Thirteen years old, he’d be taking the train all the way up on his own. It would be his first visit. Dr. R had suggested three weeks ago that it might be time for Johnny to be reunited with his mother, but I’d demurred; I had not wanted him to see me until I looked less shattered, until I could be sure I had the stamina to sustain a lifted spirit for a full weekend. I did not mention this to Johnny, although I had been writing him a letter a day since the middle of March—and sometimes two letters on eventful days: when a craft project had gone spectacularly well, when a crazy person had done something crazy, et cetera.
“We’ll have a nurse take you two into town,” said Dr. R with exaggerated benevolence. “For shopping, for ice cream, for a movie. Whatever you like.”
I had always thought that the capacity to persuade was based on one’s wit, cleverness, and skill. But when one is trying to convince one’s doctor to let one out of a mental institution, it becomes apparent that persuasion actually has a great deal to do with the position of power that one occupies to begin with. No amount of wit, it seems, will get one out of an involuntary psychiatric commitment.

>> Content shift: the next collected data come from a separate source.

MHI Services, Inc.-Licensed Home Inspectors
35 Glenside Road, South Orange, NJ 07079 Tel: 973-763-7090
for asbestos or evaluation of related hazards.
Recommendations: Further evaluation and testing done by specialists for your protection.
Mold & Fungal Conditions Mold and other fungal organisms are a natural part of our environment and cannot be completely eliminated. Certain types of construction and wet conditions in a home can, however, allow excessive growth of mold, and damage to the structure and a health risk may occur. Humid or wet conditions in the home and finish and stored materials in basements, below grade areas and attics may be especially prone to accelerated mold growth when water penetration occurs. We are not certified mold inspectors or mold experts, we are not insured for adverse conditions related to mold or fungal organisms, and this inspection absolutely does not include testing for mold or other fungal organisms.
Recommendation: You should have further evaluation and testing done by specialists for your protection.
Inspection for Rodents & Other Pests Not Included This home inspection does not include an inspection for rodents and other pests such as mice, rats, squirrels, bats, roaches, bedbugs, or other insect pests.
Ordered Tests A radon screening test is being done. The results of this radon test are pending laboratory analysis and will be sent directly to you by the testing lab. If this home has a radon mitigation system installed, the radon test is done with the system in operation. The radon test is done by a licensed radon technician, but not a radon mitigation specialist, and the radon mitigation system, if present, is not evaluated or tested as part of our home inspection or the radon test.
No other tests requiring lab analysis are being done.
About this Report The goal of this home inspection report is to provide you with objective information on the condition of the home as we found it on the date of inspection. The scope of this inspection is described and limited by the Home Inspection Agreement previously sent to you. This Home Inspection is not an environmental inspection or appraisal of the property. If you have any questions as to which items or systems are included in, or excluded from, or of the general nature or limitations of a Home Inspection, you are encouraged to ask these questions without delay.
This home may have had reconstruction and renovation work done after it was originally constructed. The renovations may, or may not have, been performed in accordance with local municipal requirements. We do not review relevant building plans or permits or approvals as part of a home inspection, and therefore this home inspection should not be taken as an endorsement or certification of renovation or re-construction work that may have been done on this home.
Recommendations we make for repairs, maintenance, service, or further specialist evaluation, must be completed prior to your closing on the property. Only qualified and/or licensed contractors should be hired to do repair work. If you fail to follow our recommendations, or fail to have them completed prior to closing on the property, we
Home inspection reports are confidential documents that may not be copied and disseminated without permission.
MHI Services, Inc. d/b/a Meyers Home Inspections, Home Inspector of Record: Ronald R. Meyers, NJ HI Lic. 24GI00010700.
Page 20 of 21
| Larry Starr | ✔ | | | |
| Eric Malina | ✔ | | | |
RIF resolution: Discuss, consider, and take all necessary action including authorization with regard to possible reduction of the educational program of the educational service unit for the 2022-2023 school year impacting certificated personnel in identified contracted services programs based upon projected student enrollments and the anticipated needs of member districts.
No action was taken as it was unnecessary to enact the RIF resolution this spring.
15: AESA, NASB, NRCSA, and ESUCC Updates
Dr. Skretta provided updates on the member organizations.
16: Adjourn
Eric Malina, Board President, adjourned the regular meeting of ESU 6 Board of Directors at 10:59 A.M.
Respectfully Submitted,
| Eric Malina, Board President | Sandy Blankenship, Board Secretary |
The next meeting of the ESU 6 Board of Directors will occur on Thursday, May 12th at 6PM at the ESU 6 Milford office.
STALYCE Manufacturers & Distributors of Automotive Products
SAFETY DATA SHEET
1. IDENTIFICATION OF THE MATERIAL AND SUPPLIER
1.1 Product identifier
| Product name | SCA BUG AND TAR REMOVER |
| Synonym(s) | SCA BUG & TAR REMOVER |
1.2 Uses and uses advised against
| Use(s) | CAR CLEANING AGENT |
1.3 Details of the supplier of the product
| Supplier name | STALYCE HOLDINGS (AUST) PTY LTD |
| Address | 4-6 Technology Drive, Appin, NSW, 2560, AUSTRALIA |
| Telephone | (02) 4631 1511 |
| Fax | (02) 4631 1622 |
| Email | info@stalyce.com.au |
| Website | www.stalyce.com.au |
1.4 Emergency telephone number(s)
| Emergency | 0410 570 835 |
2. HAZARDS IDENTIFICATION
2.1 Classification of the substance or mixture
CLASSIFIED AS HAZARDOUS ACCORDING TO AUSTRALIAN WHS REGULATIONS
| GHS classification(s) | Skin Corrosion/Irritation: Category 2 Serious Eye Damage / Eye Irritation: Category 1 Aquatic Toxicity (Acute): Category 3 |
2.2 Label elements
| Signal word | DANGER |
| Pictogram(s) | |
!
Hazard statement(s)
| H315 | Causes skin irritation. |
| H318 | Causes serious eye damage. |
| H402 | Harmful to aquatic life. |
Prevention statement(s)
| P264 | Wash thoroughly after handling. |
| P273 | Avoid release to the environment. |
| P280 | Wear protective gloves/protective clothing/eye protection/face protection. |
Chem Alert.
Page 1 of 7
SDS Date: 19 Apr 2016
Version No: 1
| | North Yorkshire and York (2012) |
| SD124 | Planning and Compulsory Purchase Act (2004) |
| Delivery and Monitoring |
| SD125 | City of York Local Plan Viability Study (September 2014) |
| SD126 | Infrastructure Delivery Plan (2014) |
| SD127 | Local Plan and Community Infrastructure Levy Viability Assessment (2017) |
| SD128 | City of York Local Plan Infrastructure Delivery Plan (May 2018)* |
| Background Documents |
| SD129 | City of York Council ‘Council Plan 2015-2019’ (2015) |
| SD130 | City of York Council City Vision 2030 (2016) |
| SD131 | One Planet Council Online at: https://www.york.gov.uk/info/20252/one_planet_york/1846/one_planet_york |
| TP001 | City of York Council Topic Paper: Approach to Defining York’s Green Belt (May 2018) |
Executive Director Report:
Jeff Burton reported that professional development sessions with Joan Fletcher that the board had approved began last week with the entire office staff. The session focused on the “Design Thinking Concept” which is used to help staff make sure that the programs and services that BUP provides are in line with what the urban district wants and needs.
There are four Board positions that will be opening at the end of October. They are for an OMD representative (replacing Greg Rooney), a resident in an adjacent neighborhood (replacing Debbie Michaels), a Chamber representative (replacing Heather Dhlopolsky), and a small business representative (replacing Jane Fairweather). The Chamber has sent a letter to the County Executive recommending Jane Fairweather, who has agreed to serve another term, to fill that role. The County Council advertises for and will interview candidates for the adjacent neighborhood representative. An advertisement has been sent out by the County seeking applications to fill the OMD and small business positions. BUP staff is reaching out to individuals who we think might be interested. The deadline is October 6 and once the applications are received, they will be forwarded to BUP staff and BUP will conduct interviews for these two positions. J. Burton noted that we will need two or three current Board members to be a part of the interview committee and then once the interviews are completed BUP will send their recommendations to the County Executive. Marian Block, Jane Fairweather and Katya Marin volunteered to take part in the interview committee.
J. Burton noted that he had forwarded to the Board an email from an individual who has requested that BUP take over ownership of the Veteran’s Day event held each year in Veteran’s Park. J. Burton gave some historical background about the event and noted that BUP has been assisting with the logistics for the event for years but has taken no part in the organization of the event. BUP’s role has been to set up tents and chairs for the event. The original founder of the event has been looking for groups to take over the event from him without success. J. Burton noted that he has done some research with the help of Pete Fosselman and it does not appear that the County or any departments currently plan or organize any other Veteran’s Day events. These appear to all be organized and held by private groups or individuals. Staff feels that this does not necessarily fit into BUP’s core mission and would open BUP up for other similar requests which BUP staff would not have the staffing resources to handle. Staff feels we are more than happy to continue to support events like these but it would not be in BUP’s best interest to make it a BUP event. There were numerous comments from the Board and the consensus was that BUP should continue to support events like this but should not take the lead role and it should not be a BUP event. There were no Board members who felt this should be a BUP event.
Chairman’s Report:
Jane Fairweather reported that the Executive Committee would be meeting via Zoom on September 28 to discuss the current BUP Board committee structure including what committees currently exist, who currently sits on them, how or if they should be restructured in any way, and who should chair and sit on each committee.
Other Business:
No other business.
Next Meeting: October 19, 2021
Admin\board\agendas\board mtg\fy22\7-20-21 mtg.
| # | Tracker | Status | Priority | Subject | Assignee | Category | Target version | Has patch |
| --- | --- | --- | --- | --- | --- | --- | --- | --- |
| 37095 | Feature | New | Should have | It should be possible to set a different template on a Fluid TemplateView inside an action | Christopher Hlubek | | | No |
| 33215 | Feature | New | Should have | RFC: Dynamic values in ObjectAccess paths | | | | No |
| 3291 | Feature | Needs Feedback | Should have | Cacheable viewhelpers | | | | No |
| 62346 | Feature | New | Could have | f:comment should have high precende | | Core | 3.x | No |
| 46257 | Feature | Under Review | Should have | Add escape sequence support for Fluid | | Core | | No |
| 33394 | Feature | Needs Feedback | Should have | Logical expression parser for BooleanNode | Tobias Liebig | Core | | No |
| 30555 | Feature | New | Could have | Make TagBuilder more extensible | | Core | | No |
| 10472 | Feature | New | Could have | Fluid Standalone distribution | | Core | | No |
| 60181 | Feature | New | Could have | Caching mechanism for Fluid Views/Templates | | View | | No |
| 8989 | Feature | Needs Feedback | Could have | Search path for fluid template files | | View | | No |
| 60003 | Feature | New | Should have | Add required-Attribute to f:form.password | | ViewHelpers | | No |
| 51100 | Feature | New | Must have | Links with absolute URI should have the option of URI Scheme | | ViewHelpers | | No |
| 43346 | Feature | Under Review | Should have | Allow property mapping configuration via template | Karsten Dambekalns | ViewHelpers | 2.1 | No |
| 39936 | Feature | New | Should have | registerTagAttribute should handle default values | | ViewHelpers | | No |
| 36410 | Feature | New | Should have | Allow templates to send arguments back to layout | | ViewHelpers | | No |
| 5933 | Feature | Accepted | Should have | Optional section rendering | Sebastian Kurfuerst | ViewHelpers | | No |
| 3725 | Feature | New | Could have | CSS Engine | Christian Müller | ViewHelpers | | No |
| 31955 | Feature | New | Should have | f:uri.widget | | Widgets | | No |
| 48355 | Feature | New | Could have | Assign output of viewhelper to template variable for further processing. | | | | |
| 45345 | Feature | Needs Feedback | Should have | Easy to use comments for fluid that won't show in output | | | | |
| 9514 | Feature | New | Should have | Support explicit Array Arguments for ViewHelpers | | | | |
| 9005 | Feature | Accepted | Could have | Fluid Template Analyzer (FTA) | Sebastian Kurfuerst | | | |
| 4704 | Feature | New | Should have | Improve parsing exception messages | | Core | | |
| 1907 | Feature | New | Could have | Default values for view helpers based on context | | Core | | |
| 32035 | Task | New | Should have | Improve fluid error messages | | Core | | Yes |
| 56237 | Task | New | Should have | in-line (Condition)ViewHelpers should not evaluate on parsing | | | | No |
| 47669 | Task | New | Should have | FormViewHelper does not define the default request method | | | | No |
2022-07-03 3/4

Choice is an illusion promoted by the powerful.
“All right,” was all I said out loud. “That sounds like a fair compromise.”
“There’s a reasonable girl,” said Dr. R, standing up and walking around his desk to show me out, back to my pot holders and my shuffles through the garden.
I was not a girl. I was fifty-five. At that point in my life, an old fifty-five. But I stood and thanked him and went to go pick at my institutional lunch.